John wasn't great at social stuff. He tended to either avoid a problem
all together or just try to hit it as hard and as directly as he could,
but this didn't look like the kind of problem he could push through
with brute force. So instead, he fell back on the one thing he'd seen
work for other guys having a fight with... well, with a friend, he
supposed. Though it was all getting kind of fuzzy and hard to define.
Sports.
"Can you please, please," Rodney whined, "shut up about football for ten minutes?"
"Jeez, McKay, I know you like hockey and all, but you should give it a chance! Football's great! It's cool!"
Rodney pinned him with a withering glare. "Yes, I do enjoy hockey, but
point of fact, I actually prefer lacrosse, not that you'd know anything
about such an obviously superior game. A game which, might I add,
requires speed, skill, strength and intelligence in equal measures,
where much of your football seems to rely simply on tackling the other guy before he gets into your territory."
"Lacrosse?" Really?
"It is Canada's national sport, despite international misconceptions to the contrary."

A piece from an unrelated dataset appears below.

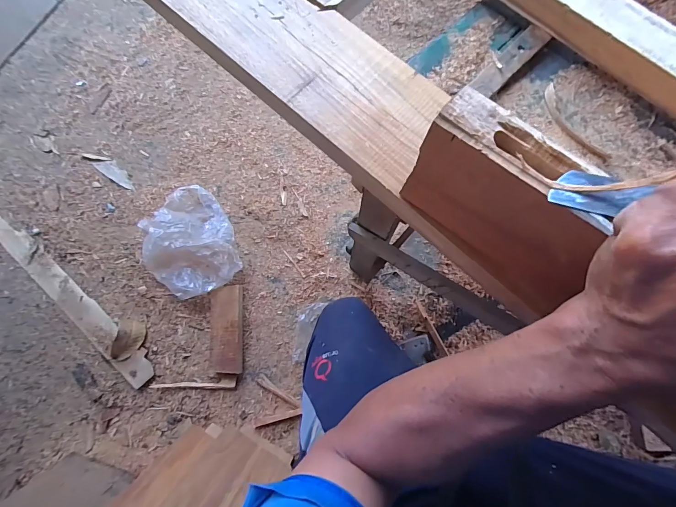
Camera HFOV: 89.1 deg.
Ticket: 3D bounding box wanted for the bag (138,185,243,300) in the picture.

Lacrosse. Who would've thought? Didn't that have guys in shorts running around with little nets on sticks?
Lacrosse, he figured out later, was kind of like the ultimate combination of every other sport ever,
except that it kind of came first. They didn't have much footage
though, because apparently the people who liked lacrosse best were,
surprisingly, mostly scientists who didn't have a lot of time for
watching sports or who, if they did, spend that time back in the labs.
For fun.
John kind of got it, but he kind of didn't. What he
did get was a slight widening of his eyes as he watched his first game,
followed by,
"Cool."
After that, it's
easier. Not easy, but easier. Rodney will puff himself up and preen
about the numbers for this planet or that problem and how his genius
is the only thing that could be applied to the situation with any
success. Across the briefing room, or next to him, or leaning side by
side in the control room, John will make dry, sly comments
half-undermining Rodney and half baiting him, making him go further.

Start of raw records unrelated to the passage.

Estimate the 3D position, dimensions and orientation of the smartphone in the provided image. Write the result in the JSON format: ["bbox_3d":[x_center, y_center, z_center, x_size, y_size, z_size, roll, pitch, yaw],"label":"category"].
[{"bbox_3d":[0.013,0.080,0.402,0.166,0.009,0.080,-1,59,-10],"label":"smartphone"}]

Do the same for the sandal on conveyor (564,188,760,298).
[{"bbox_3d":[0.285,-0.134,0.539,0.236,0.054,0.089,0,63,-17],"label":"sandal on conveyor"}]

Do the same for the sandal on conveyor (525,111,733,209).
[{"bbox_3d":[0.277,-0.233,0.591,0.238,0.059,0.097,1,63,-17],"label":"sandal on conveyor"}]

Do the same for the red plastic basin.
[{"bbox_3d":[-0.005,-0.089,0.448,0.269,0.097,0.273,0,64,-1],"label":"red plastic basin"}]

Then they'll hop over to the planet and Rodney will whine and complain
and then glee, and John will snark and roll his eyes and continue to
bait him. Sometimes John will show off a little, but usually right
after that they're running for their lives or planning their escape.
When they get back or they have to sit around working out a solution,
John will work nerdy references to 1960's Batman, Dungeons and Dragons, and Hitchhiker's Guide into the conversation.

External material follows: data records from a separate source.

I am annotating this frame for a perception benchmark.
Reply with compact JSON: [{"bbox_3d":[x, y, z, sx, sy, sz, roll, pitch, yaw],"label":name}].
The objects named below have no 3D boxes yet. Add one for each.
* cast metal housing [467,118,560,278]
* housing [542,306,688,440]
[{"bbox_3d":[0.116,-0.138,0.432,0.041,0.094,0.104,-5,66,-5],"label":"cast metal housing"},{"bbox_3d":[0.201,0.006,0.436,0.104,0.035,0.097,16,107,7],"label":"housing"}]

Just for fun. Not seriously because it makes Rodney grin and pause and
get completely de-railed from his work so he can debate Batgirl or dice
or improbability drives with John. And absolutely not for the shit-eating grin that gets pasted across his face that makes his eyes kind of squinty.
No, really. It's just for fun. He swears.
Immediately after the crash, Rodney had to see Heightmeyer and talk
about trust issues ("It's not a matter of trust, it's a matter of
ability! I am the most capable person in this city!"), his fear of
drowning ("Look, it's a bad way to die. No one likes opening their eyes
underwater. Even less people like trying to breathe water."), why
Sheppard would be his hallucination ("Head wound! Head wound! What part
of concussed and hypothermic and in shock didn't you understand?!").
Shortly after his experience with the device, John had to see
Heightmeyer and talk about trust issues ("I didn't lie to him, I
just... misled him a little. For his own good!"), his fear of drowning
("I died, I think I'm allowed to freak out a little, thanks.") and why
he would have such easy control over his appearance (He shrugged a
little, smiled charmingly, and Heightmeyer made that face that said she
was writing something down as soon as he left the room.).
Elizabeth read Kate's notes on both of them and then wrote an executive summary:
Just a little more screwy than usual. Fit for missions.
Followed by her signature, and those of Drs Carson Beckett and Kate Heightmeyer.